Jakarta –
Partai Keadilan dan Persatuan (PKP) tidak lolos mengikuti Pemillu 2024. Buntutnya, sejumlah anggota DPRD dari PKP mengajukan gugatan UU Pemda ke Mahkamah Konstitusi (MK). Apa sebabnya?
Ketiga anggota DPRD itu adalah anggota DPRD Kabupaten Timor Tengah Selatan NTT Sefriths Eduard Dener Nau, anggota DPRD Kota Mataram NTB Misban Ratmaji dan anggota DPRD Kampar Riau Kardinal. Karena partainya tidak bisa ikut Pemilu 2024, maka harus pindah partai agar bisa terus berpolitik.
Namun terdapat ganjalan karena harus mengundurkan diri sebagai anggota DPRD. Hal itu sesuai dengan Pasal 193 ayat (2) huruf i yang berbunyi:
Anggota DPRD kabupaten/kota diberhentikan antarwaktu sebagaimana dimaksud pada ayat (1) huruf c, apabila menjadi anggota partai politik lain.
Karena merasa dirugikan hak konstitusionanya, mereka menggugat UU Pemda itu ke MK.
“Mengabulkan permohonan para Pemohon untuk seluruhnya.

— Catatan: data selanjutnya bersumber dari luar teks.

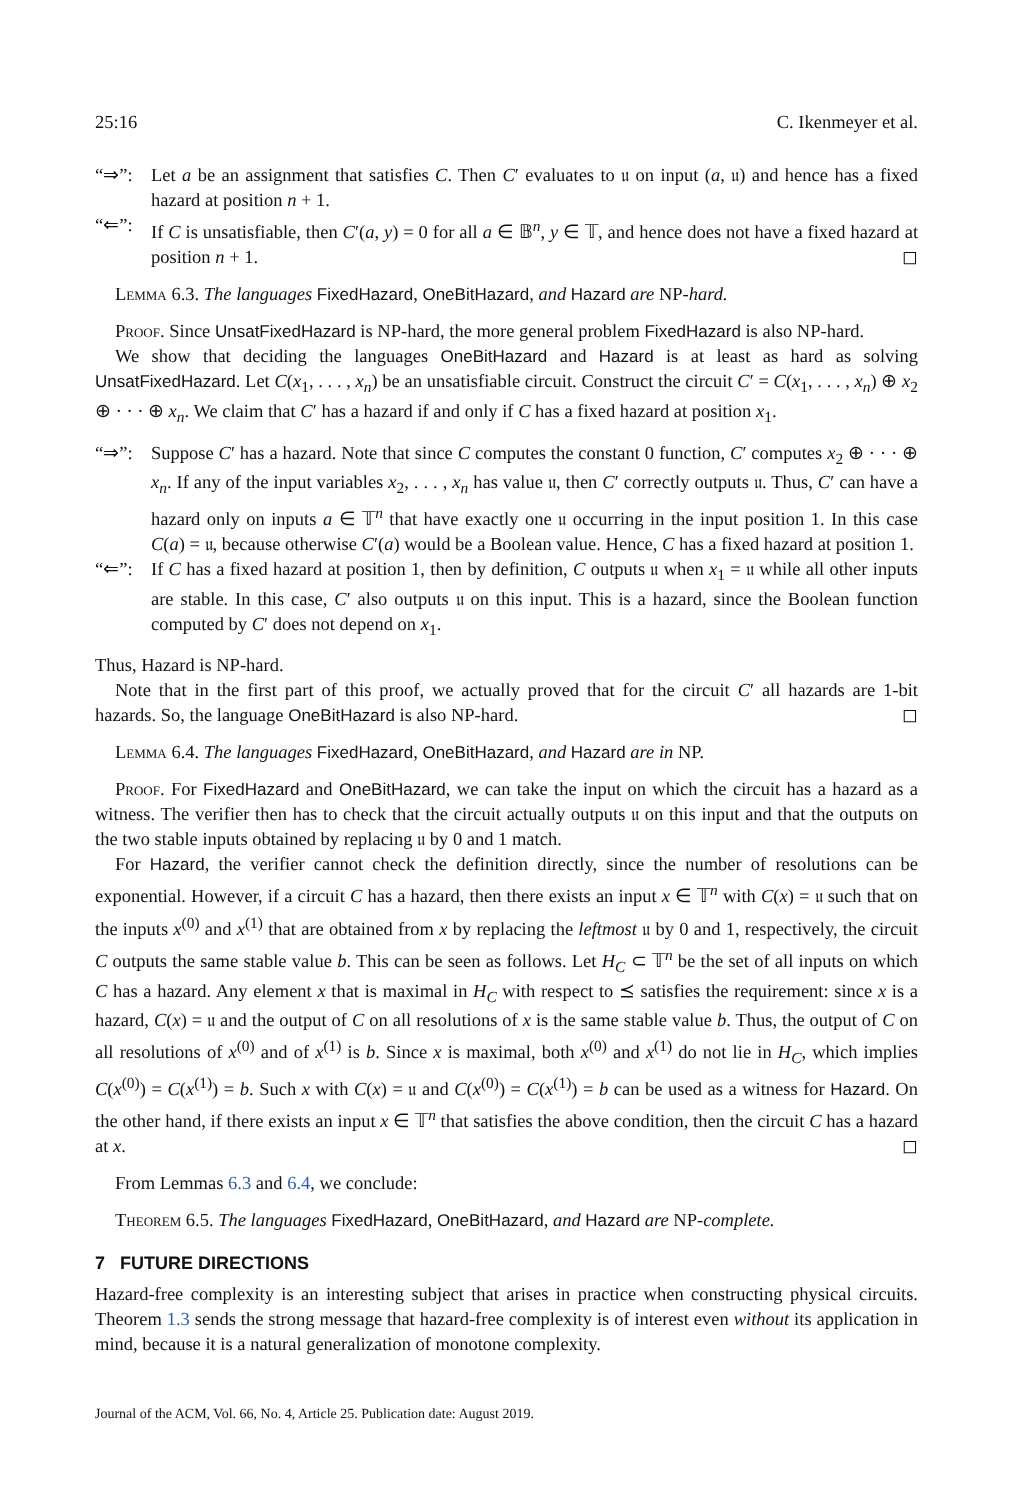25:16 C. Ikenmeyer et al.
“⇒”: Let a be an assignment that satisfies C. Then C′ evaluates to 𝔲 on input (a, 𝔲) and hence has a fixed hazard at position n + 1.
“⇐”: If C is unsatisfiable, then C′(a, y) = 0 for all a ∈ 𝔹<sup>n</sup>, y ∈ 𝕋, and hence does not have a fixed hazard at position n + 1. ◻
Lemma 6.3. The languages FixedHazard, OneBitHazard, and Hazard are NP-hard.
Proof. Since UnsatFixedHazard is NP-hard, the more general problem FixedHazard is also NP-hard.
We show that deciding the languages OneBitHazard and Hazard is at least as hard as solving UnsatFixedHazard. Let C(x<sub>1</sub>, . . . , x<sub>n</sub>) be an unsatisfiable circuit. Construct the circuit C′ = C(x<sub>1</sub>, . . . , x<sub>n</sub>) ⊕ x<sub>2</sub> ⊕ · · · ⊕ x<sub>n</sub>. We claim that C′ has a hazard if and only if C has a fixed hazard at position x<sub>1</sub>.
“⇒”: Suppose C′ has a hazard. Note that since C computes the constant 0 function, C′ computes x<sub>2</sub> ⊕ · · · ⊕ x<sub>n</sub>. If any of the input variables x<sub>2</sub>, . . . , x<sub>n</sub> has value 𝔲, then C′ correctly outputs 𝔲. Thus, C′ can have a hazard only on inputs a ∈ 𝕋<sup>n</sup> that have exactly one 𝔲 occurring in the input position 1. In this case C(a) = 𝔲, because otherwise C′(a) would be a Boolean value. Hence, C has a fixed hazard at position 1.
“⇐”: If C has a fixed hazard at position 1, then by definition, C outputs 𝔲 when x<sub>1</sub> = 𝔲 while all other inputs are stable. In this case, C′ also outputs 𝔲 on this input. This is a hazard, since the Boolean function computed by C′ does not depend on x<sub>1</sub>.
Thus, Hazard is NP-hard.
Note that in the first part of this proof, we actually proved that for the circuit C′ all hazards are 1-bit hazards. So, the language OneBitHazard is also NP-hard. ◻
Lemma 6.4. The languages FixedHazard, OneBitHazard, and Hazard are in NP.
Proof. For FixedHazard and OneBitHazard, we can take the input on which the circuit has a hazard as a witness. The verifier then has to check that the circuit actually outputs 𝔲 on this input and that the outputs on the two stable inputs obtained by replacing 𝔲 by 0 and 1 match.
For Hazard, the verifier cannot check the definition directly, since the number of resolutions can be exponential. However, if a circuit C has a hazard, then there exists an input x ∈ 𝕋<sup>n</sup> with C(x) = 𝔲 such that on the inputs x<sup>(0)</sup> and x<sup>(1)</sup> that are obtained from x by replacing the leftmost 𝔲 by 0 and 1, respectively, the circuit C outputs the same stable value b. This can be seen as follows. Let H<sub>C</sub> ⊂ 𝕋<sup>n</sup> be the set of all inputs on which C has a hazard. Any element x that is maximal in H<sub>C</sub> with respect to ⪯ satisfies the requirement: since x is a hazard, C(x) = 𝔲 and the output of C on all resolutions of x is the same stable value b. Thus, the output of C on all resolutions of x<sup>(0)</sup> and of x<sup>(1)</sup> is b. Since x is maximal, both x<sup>(0)</sup> and x<sup>(1)</sup> do not lie in H<sub>C</sub>, which implies C(x<sup>(0)</sup>) = C(x<sup>(1)</sup>) = b. Such x with C(x) = 𝔲 and C(x<sup>(0)</sup>) = C(x<sup>(1)</sup>) = b can be used as a witness for Hazard. On the other hand, if there exists an input x ∈ 𝕋<sup>n</sup> that satisfies the above condition, then the circuit C has a hazard at x. ◻
From Lemmas 6.3 and 6.4, we conclude:
Theorem 6.5. The languages FixedHazard, OneBitHazard, and Hazard are NP-complete.
7 FUTURE DIRECTIONS
Hazard-free complexity is an interesting subject that arises in practice when constructing physical circuits. Theorem 1.3 sends the strong message that hazard-free complexity is of interest even without its application in mind, because it is a natural generalization of monotone complexity.
Journal of the ACM, Vol. 66, No. 4, Article 25. Publication date: August 2019.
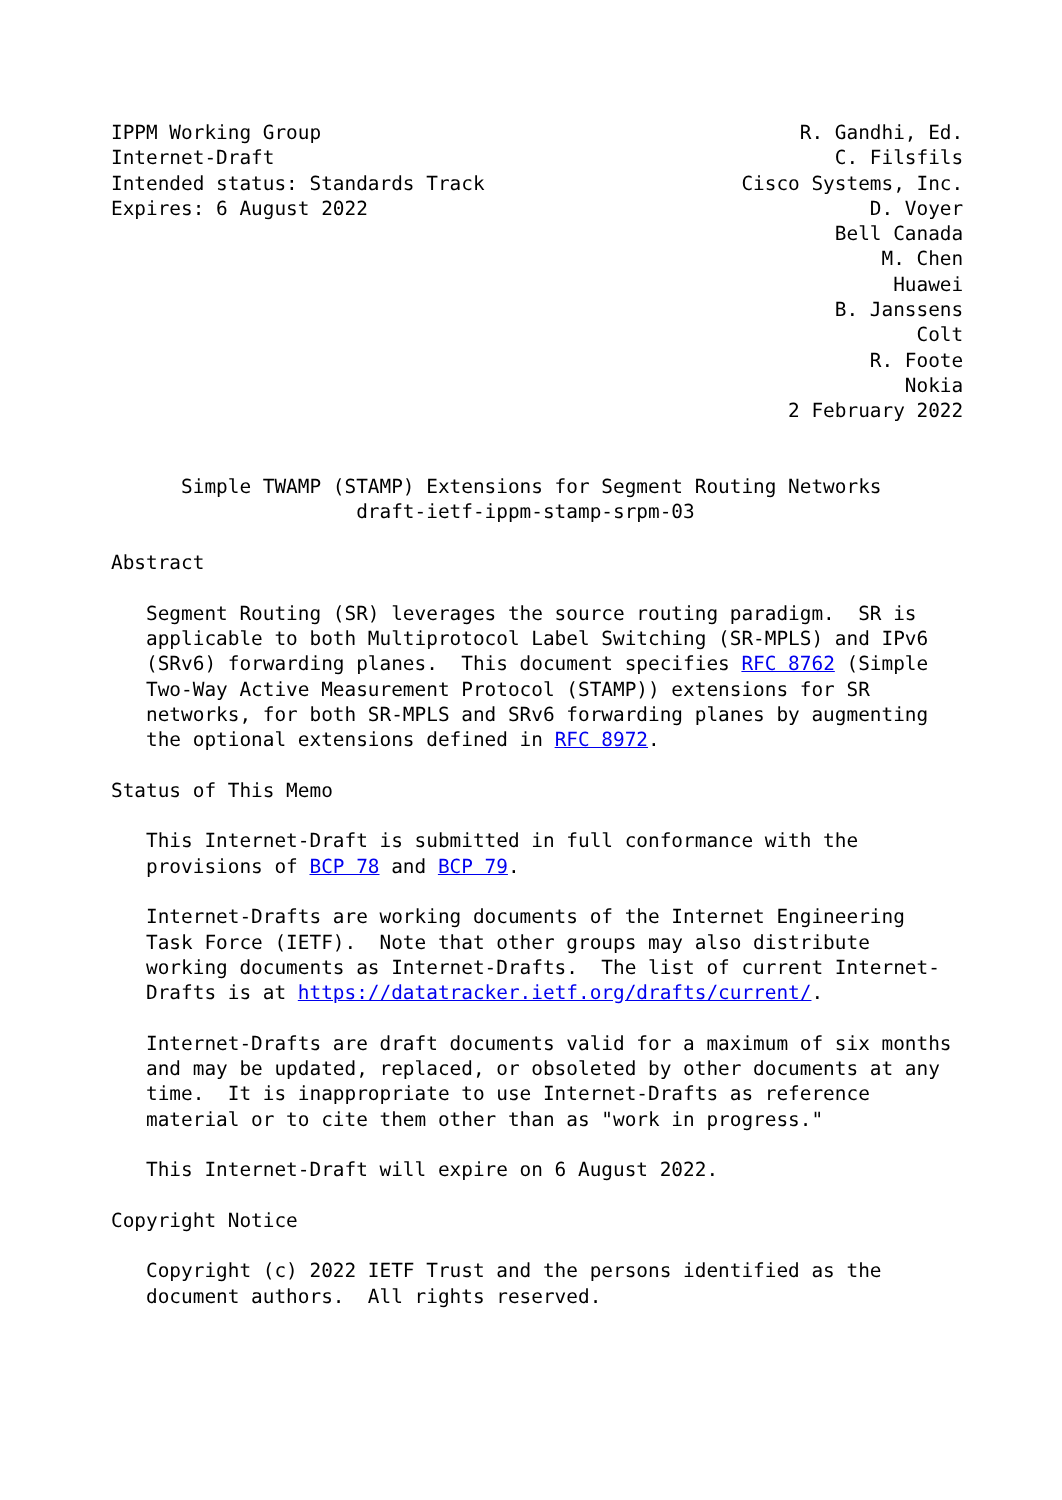IPPM Working Group                                         R. Gandhi, Ed.
Internet-Draft                                                C. Filsfils
Intended status: Standards Track                      Cisco Systems, Inc.
Expires: 6 August 2022                                           D. Voyer
                                                              Bell Canada
                                                                  M. Chen
                                                                   Huawei
                                                              B. Janssens
                                                                     Colt
                                                                 R. Foote
                                                                    Nokia
                                                          2 February 2022


      Simple TWAMP (STAMP) Extensions for Segment Routing Networks
                     draft-ietf-ippm-stamp-srpm-03

Abstract

   Segment Routing (SR) leverages the source routing paradigm.  SR is
   applicable to both Multiprotocol Label Switching (SR-MPLS) and IPv6
   (SRv6) forwarding planes.  This document specifies RFC 8762 (Simple
   Two-Way Active Measurement Protocol (STAMP)) extensions for SR
   networks, for both SR-MPLS and SRv6 forwarding planes by augmenting
   the optional extensions defined in RFC 8972.

Status of This Memo

   This Internet-Draft is submitted in full conformance with the
   provisions of BCP 78 and BCP 79.

   Internet-Drafts are working documents of the Internet Engineering
   Task Force (IETF).  Note that other groups may also distribute
   working documents as Internet-Drafts.  The list of current Internet-
   Drafts is at https://datatracker.ietf.org/drafts/current/.

   Internet-Drafts are draft documents valid for a maximum of six months
   and may be updated, replaced, or obsoleted by other documents at any
   time.  It is inappropriate to use Internet-Drafts as reference
   material or to cite them other than as "work in progress."

   This Internet-Draft will expire on 6 August 2022.

Copyright Notice

   Copyright (c) 2022 IETF Trust and the persons identified as the
   document authors.  All rights reserved.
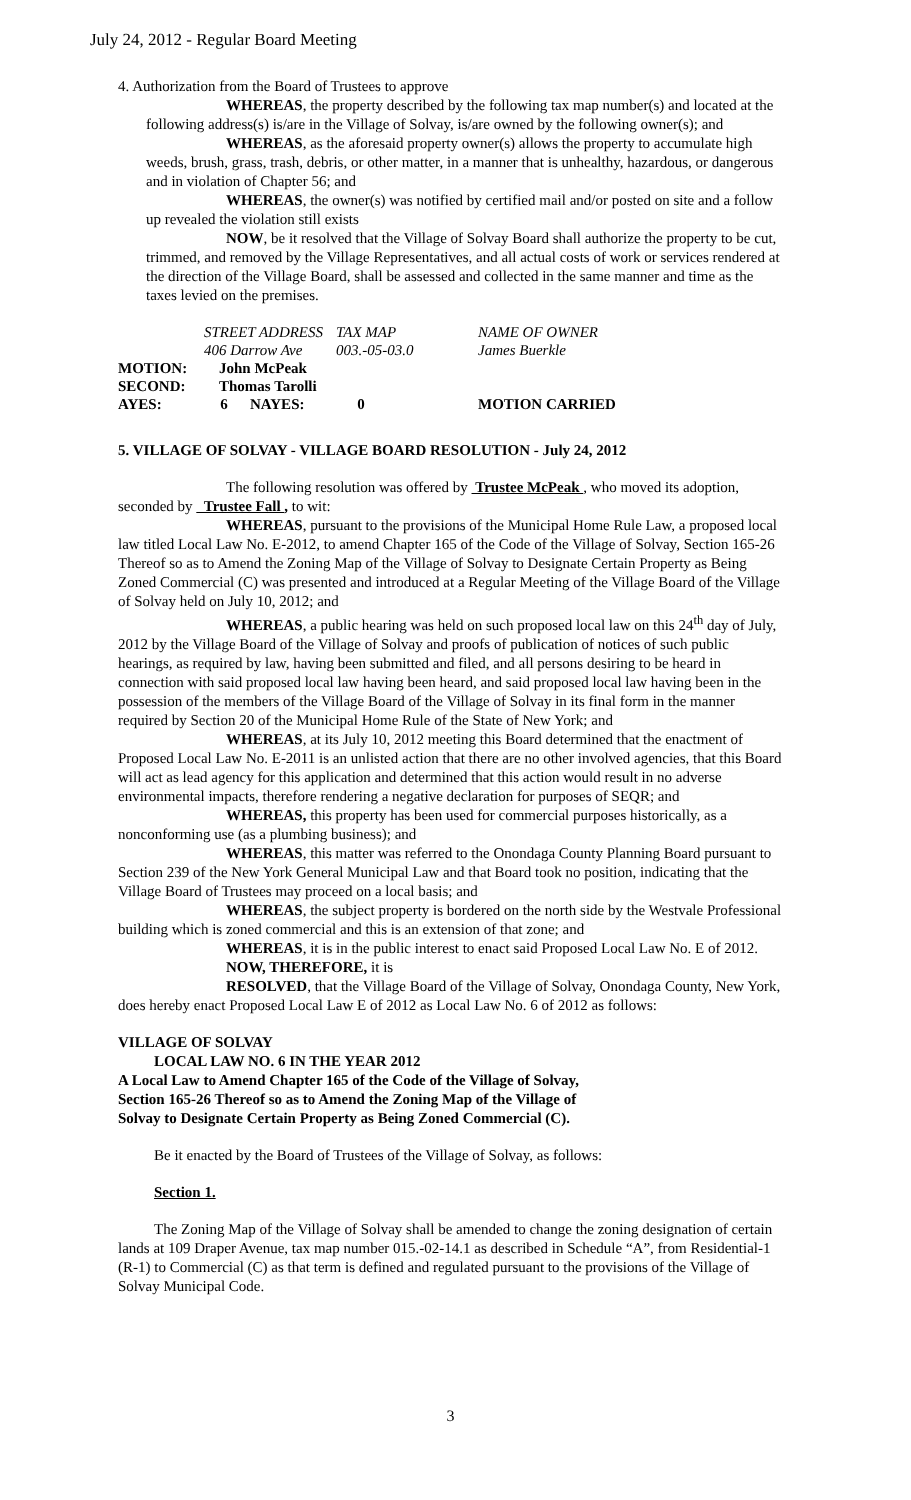July 24, 2012 - Regular Board Meeting
4. Authorization from the Board of Trustees to approve
WHEREAS, the property described by the following tax map number(s) and located at the following address(s) is/are in the Village of Solvay, is/are owned by the following owner(s); and
WHEREAS, as the aforesaid property owner(s) allows the property to accumulate high weeds, brush, grass, trash, debris, or other matter, in a manner that is unhealthy, hazardous, or dangerous and in violation of Chapter 56; and
WHEREAS, the owner(s) was notified by certified mail and/or posted on site and a follow up revealed the violation still exists
NOW, be it resolved that the Village of Solvay Board shall authorize the property to be cut, trimmed, and removed by the Village Representatives, and all actual costs of work or services rendered at the direction of the Village Board, shall be assessed and collected in the same manner and time as the taxes levied on the premises.
| | STREET ADDRESS | | TAX MAP | | NAME OF OWNER |
| | 406 Darrow Ave | | 003.-05-03.0 | | James Buerkle |
| MOTION: | John McPeak | | | | |
| SECOND: | Thomas Tarolli | | | | |
| AYES: | 6 | NAYES: | 0 | | MOTION CARRIED |
5. VILLAGE OF SOLVAY - VILLAGE BOARD RESOLUTION - July 24, 2012
The following resolution was offered by Trustee McPeak , who moved its adoption, seconded by Trustee Fall , to wit:
WHEREAS, pursuant to the provisions of the Municipal Home Rule Law, a proposed local law titled Local Law No. E-2012, to amend Chapter 165 of the Code of the Village of Solvay, Section 165-26 Thereof so as to Amend the Zoning Map of the Village of Solvay to Designate Certain Property as Being Zoned Commercial (C) was presented and introduced at a Regular Meeting of the Village Board of the Village of Solvay held on July 10, 2012; and
WHEREAS, a public hearing was held on such proposed local law on this 24<sup>th</sup> day of July, 2012 by the Village Board of the Village of Solvay and proofs of publication of notices of such public hearings, as required by law, having been submitted and filed, and all persons desiring to be heard in connection with said proposed local law having been heard, and said proposed local law having been in the possession of the members of the Village Board of the Village of Solvay in its final form in the manner required by Section 20 of the Municipal Home Rule of the State of New York; and
WHEREAS, at its July 10, 2012 meeting this Board determined that the enactment of Proposed Local Law No. E-2011 is an unlisted action that there are no other involved agencies, that this Board will act as lead agency for this application and determined that this action would result in no adverse environmental impacts, therefore rendering a negative declaration for purposes of SEQR; and
WHEREAS, this property has been used for commercial purposes historically, as a nonconforming use (as a plumbing business); and
WHEREAS, this matter was referred to the Onondaga County Planning Board pursuant to Section 239 of the New York General Municipal Law and that Board took no position, indicating that the Village Board of Trustees may proceed on a local basis; and
WHEREAS, the subject property is bordered on the north side by the Westvale Professional building which is zoned commercial and this is an extension of that zone; and
WHEREAS, it is in the public interest to enact said Proposed Local Law No. E of 2012.
NOW, THEREFORE, it is
RESOLVED, that the Village Board of the Village of Solvay, Onondaga County, New York, does hereby enact Proposed Local Law E of 2012 as Local Law No. 6 of 2012 as follows:
VILLAGE OF SOLVAY
LOCAL LAW NO. 6 IN THE YEAR 2012
A Local Law to Amend Chapter 165 of the Code of the Village of Solvay,
Section 165-26 Thereof so as to Amend the Zoning Map of the Village of
Solvay to Designate Certain Property as Being Zoned Commercial (C).
Be it enacted by the Board of Trustees of the Village of Solvay, as follows:
Section 1.
The Zoning Map of the Village of Solvay shall be amended to change the zoning designation of certain lands at 109 Draper Avenue, tax map number 015.-02-14.1 as described in Schedule “A”, from Residential-1 (R-1) to Commercial (C) as that term is defined and regulated pursuant to the provisions of the Village of Solvay Municipal Code.
3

Pasal 193 ayat (2) huruf i UU Pemda bertentangan dengan UUD 1945 dan tidak mempunyai kekuatan hukum mengikat,” demikian bunyi permohonan pemohon yang dilansir dalam website MK, Minggu (6/8/2023).
Pasal 193 ayat (2) huruf i dinilai pemohon bertentangan dengan UUD 1945 yaitu:
Pasal 1 ayat (2) berbunyi: “Kedaulatan berada di tangan rakyat dan dilaksanakan menurut Undang-Undang Dasar.”
Pasal 22E ayat (1) berbunyi: Pemilihan umum dilaksanakan secara langsung, umum, bebas, rahasia, jujur dan adil setiap lima tahun sekali.”
Pasal 27 ayat (1) berbunyi: “Segala warga negara bersamaan kedudukannya di dalam hukum dan pemerintahan dan wajib menjunjung hukum dan pemerintahan itu dengan tidak ada kecualinya”;
Pasal 28, berbunyi: “Kemerdekaan berserikat dan berkumpul, mengeluarkan pikiran dengan lisan dan tulisan dan sebagainya ditetapkan dengan undang-undang”;
Pasal 28D ayat (1) berbunyi: “Setiap orang berhak atas pengakuan, jaminan, perlindungan, dan kepastian hukum yang adil serta perlakuan yang sama di hadapan hukum”;
Pasal 28D ayat (3) berbunyi: “Setiap warga negara berhak memperoleh kesempatan yang sama dalam pemerintahan”;
Pasal 28J ayat (2) UUD 1945 berbunyi: “Dalam menjalankan hak dan kebebasannya, setiap orang wajib tunduk kepada pembatasan yang ditetapkan dengan undang- undang dengan maksud semata-mata untuk menjamin pengakuan serta penghormatan atas hak dan kebebasan orang lain dan untuk memenuhi tuntutan yang adil sesuai dengan pertimbangan moral, nilai-nilai agama, keamanan dan ketertiban umum dalam suatu masyarakat demokratis;
“Berlakunya Pasal 193 ayat (2) huruf i UU Pemerintahan Daerah tersebut, jika tidak dinyatakan tidak mengikat oleh MK, menyebabkan para Pemohon tidak dapat melanjutkan pengabdian sebagai wakil rakyat umumnya, khususnya wakil konstituen para pemohon, hingga purna tugas di tahun 2024,” beber pemohon.
Menurut pemohon, para Pemohon masih berkeinginan untuk menjadi calon anggota legislatif di daerah kabupaten/kota pada Pemilu Tahun 2024. Namun dengan adanya pasal a qui, maka menyebabkan para pemohon kehilangan status, hak dan kewenangan sebagai anggota legislatif yang terpilih dalam Pemilu 2019.
“Seharusnya ‘pemberhentian’ sebagaimana tercantum dalam ketentuan Pasal 193 ayat (2) huruf i UU Pemerintahan Daerah a quo hanya dapat diberlakukan bagi anggota legislatif yang partai politiknya adalah peserta Pemilihan Umum Tahun 2024, dan tidak berlaku bagi para Pemohon yang partai politik asalnya bukan lagi sebagai peserta Pemilu Tahun 2024,” pungkas pemohon.
Permohonan itu sudah didaftarkan ke MK dan masih diproses di kepaniteraan.